[v4,03/12] tcg/riscv: Add vset{i}vli and ld/st vec ops

Commit Message

LIU Zhiwei Sept. 11, 2024, 1:26 p.m. UTC

From: TANG Tiancheng <tangtiancheng.ttc@alibaba-inc.com>

In RISC-V, vector operations require initial vtype and vl using
the vset{i}vl{i} instruction.

This instruction:
  1. Sets the vector length (vl) in bytes
  2. Configures the vtype register, which includes:
    SEW (Single Element Width)
    LMUL (vector register group multiplier)
    Other vector operation parameters

This configuration is crucial for defining subsequent vector
operation behavior. To optimize performance, the configuration
process is managed dynamically:
  1. Reconfiguration using vset{i}vl{i} is necessary when SEW
     or TCG_Type changes.
  2. The vset instruction can be omitted when configuration
     remains unchanged.

This optimization is only effective within a single TB.
Each TB requires reconfiguration at its start, as the current
state cannot be obtained from hardware.

We save the TCGType and SEW in TCGContext, so that it matches
the multi-threaded TCG.

Signed-off-by: TANG Tiancheng <tangtiancheng.ttc@alibaba-inc.com>
Signed-off-by: Weiwei Li <liwei1518@gmail.com>
Reviewed-by: Liu Zhiwei <zhiwei_liu@linux.alibaba.com>
---
 include/tcg/tcg.h              |   7 +
 tcg/riscv/tcg-target-con-set.h |   2 +
 tcg/riscv/tcg-target.c.inc     | 269 ++++++++++++++++++++++++++++++++-
 3 files changed, 274 insertions(+), 4 deletions(-)

Comments

Richard Henderson Sept. 11, 2024, 10:57 p.m. UTC | #1

On 9/11/24 06:26, LIU Zhiwei wrote:
> +static bool lmul_check(int lmul, MemOp vsew)
> +{
> +    /*
> +     * For a given supported fractional LMUL setting, implementations must
> +     * support SEW settings between SEW_MIN and LMUL * ELEN, inclusive.

- Parts of the exercise:
(a) List every file path that the RISC-V patch's diffstat shows as changed.
(b) In the RISC-V patch, where are the TCGType and SEW saved?
(c) Write what comes next in the RISC-V patch, starting after its last line.
The listing isn't needed for this work.

- Information shown:
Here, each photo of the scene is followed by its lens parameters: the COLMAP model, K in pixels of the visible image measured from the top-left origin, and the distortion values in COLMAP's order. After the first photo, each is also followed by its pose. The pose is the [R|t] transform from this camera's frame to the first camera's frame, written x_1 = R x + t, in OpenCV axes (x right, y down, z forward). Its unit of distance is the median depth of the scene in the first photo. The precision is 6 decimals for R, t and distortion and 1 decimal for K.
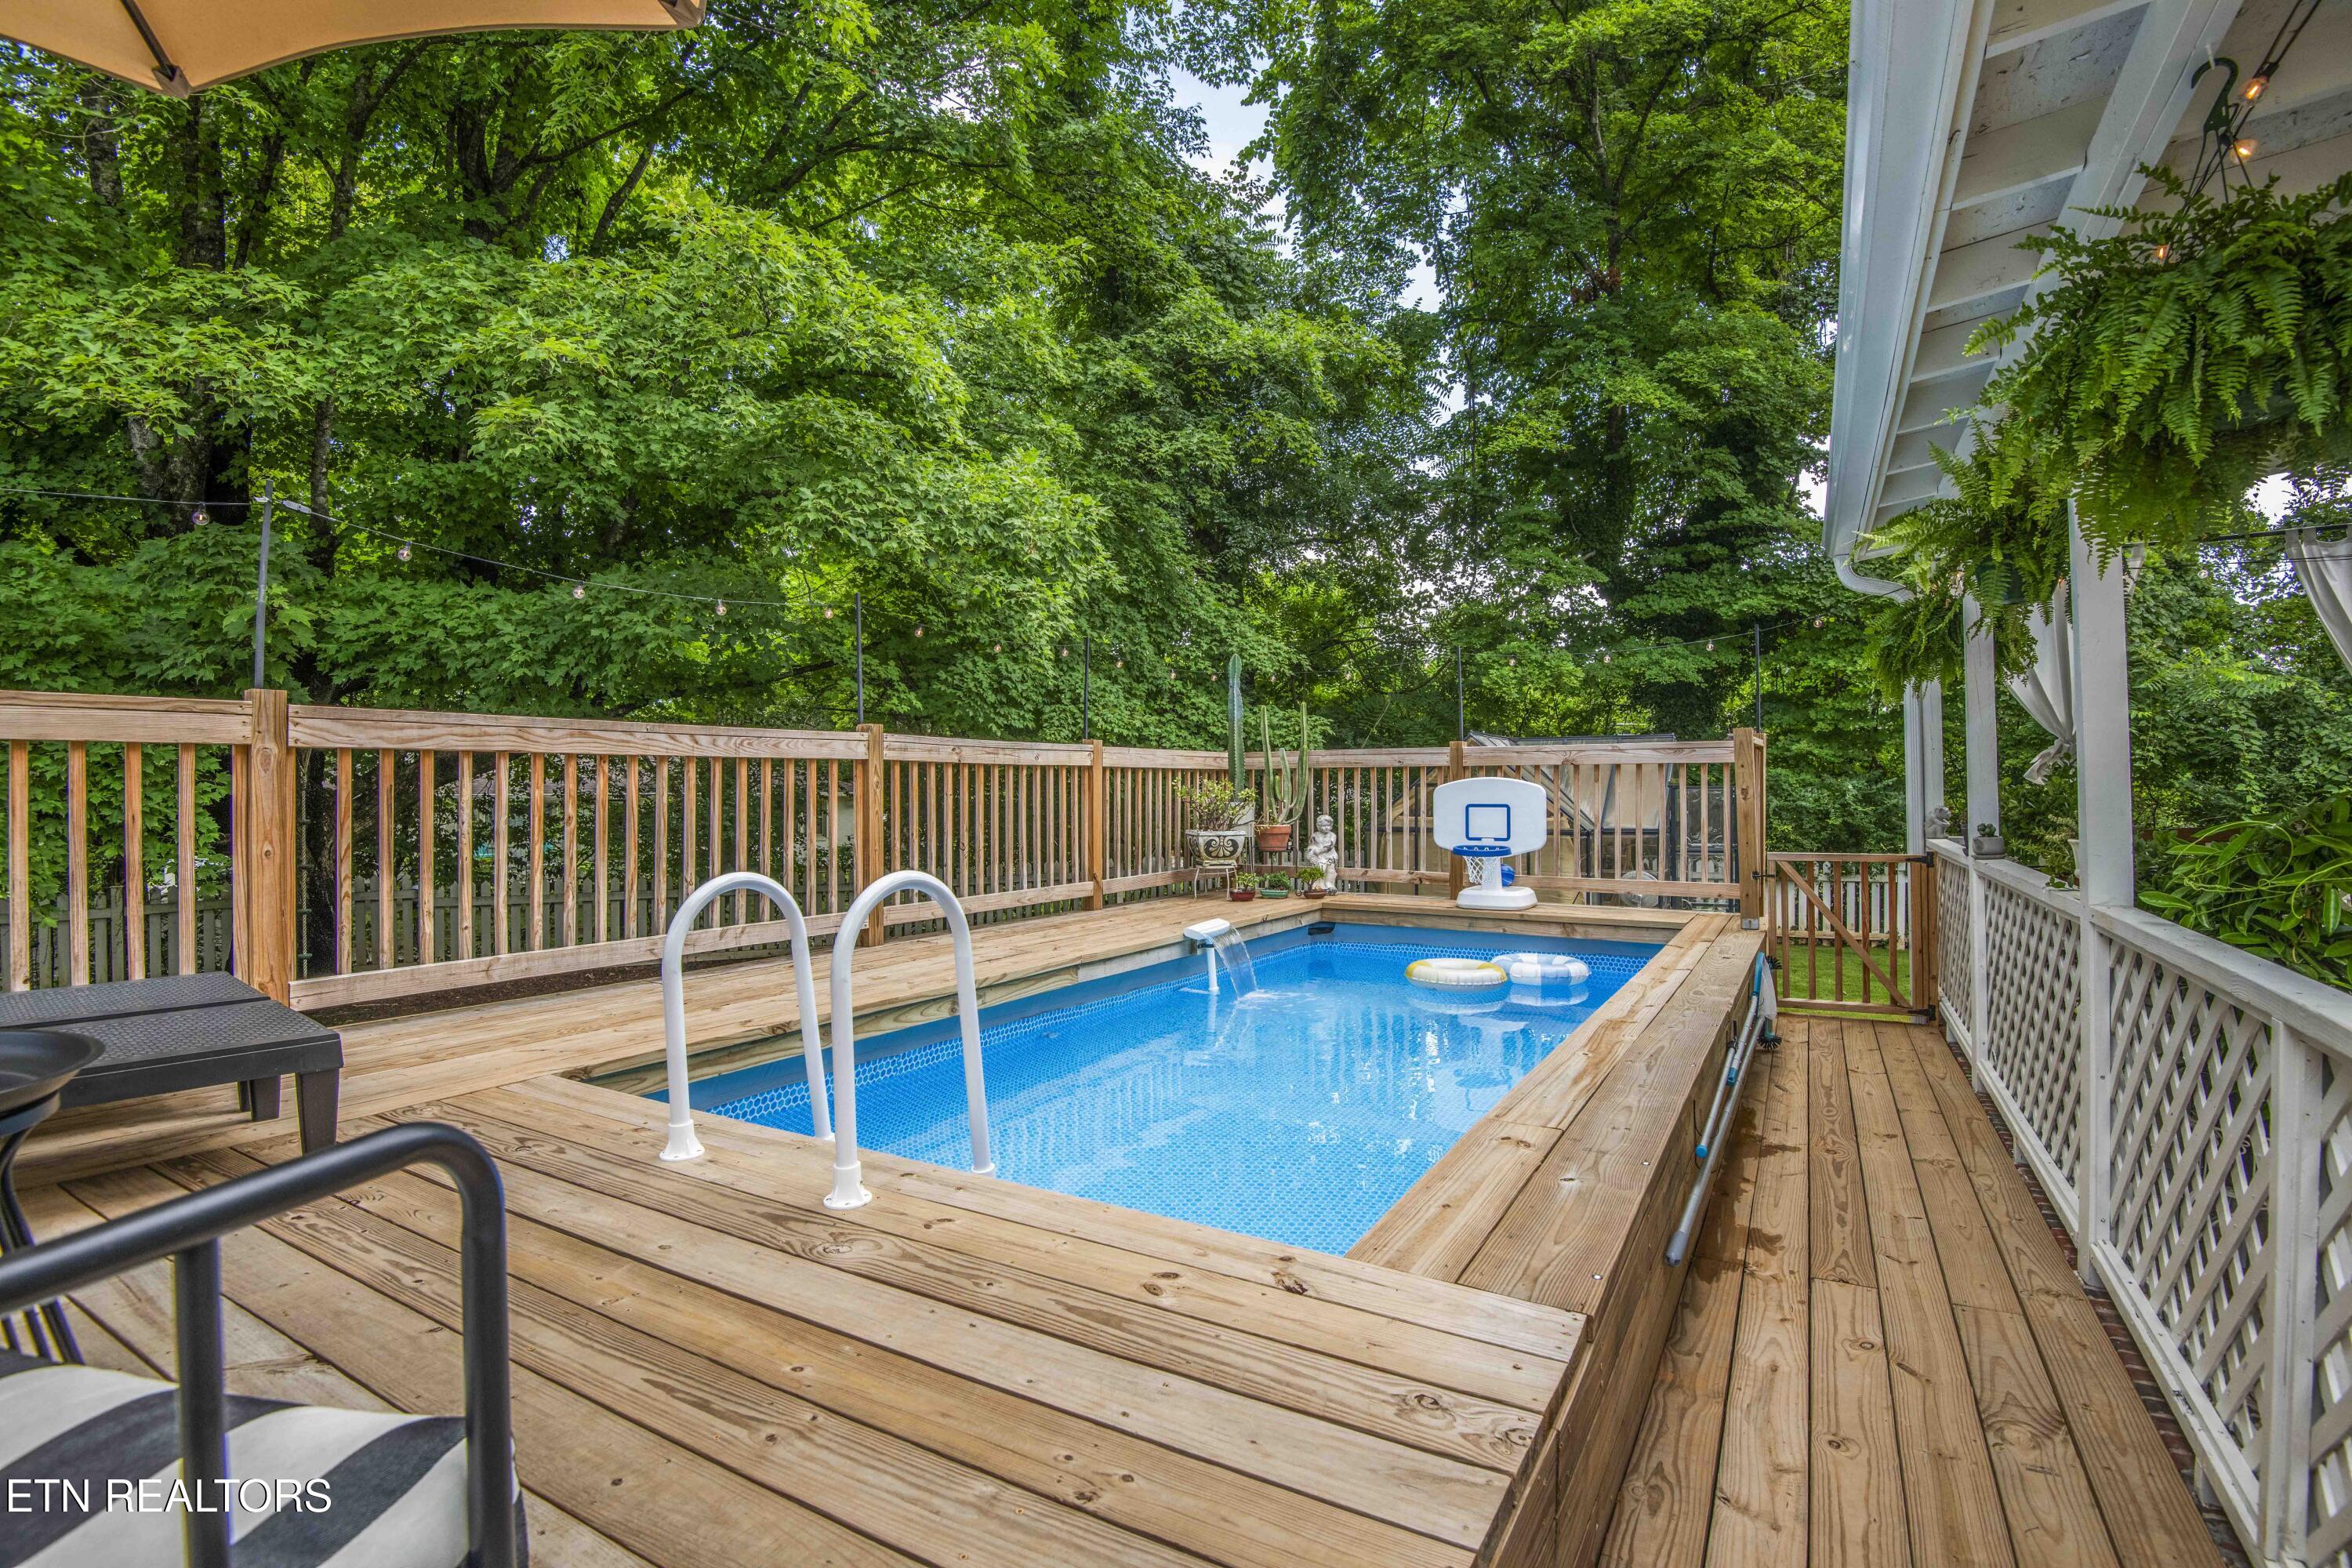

- Responses in order:
(a) include/tcg/tcg.h, tcg/riscv/tcg-target-con-set.h, tcg/riscv/tcg-target.c.inc

(b) In TCGContext.

(c)
> +     * So if ELEN = 64, LMUL = 1/2, then SEW will support e8, e16, e32,
> +     * but e64 may not be supported.
> +     */
> +    if (lmul < 0) {
> +        return (8 << vsew) <= (64 / (1 << (-lmul)));
> +    } else {
> +        return true;
> +    }
> +}

While the spec uses language like "may not be supported", but it then goes on to use an 
example of VLEN=32 and LMUL=1/8 not being valid because that leaves only one 4 bit element.

In our case...

> +
> +static void set_vtype(TCGContext *s, TCGType type, MemOp vsew)
> +{
> +    unsigned vtype, insn, avl;
> +    int lmul;
> +    RISCVVlmul vlmul;
> +    bool lmul_eq_avl;
> +
> +    s->riscv_cur_type = type;
> +    s->riscv_cur_vsew = vsew;
> +
> +    /* Match riscv_lg2_vlenb to TCG_TYPE_V64. */
> +    QEMU_BUILD_BUG_ON(TCG_TYPE_V64 != 3);
> +
> +    lmul = type - riscv_lg2_vlenb;

We know VLEN, and LMUL is bounded by TCG_TYPE_V64.  Since SEW=64 will never be smaller 
than LMUL*VLEN, I expect the lmul_check function to be entirely unneeded: all SEW should 
always work.

If for some strange reason that is not the case, the correct solution not to *assume* that 
it might not work, as you are doing, but to *probe* for it at startup.  For instance, it 
would be easy to loop over each SEW to find the minimal LMUL for which VSETVL returns a 
positive VL, i.e. VILL not set.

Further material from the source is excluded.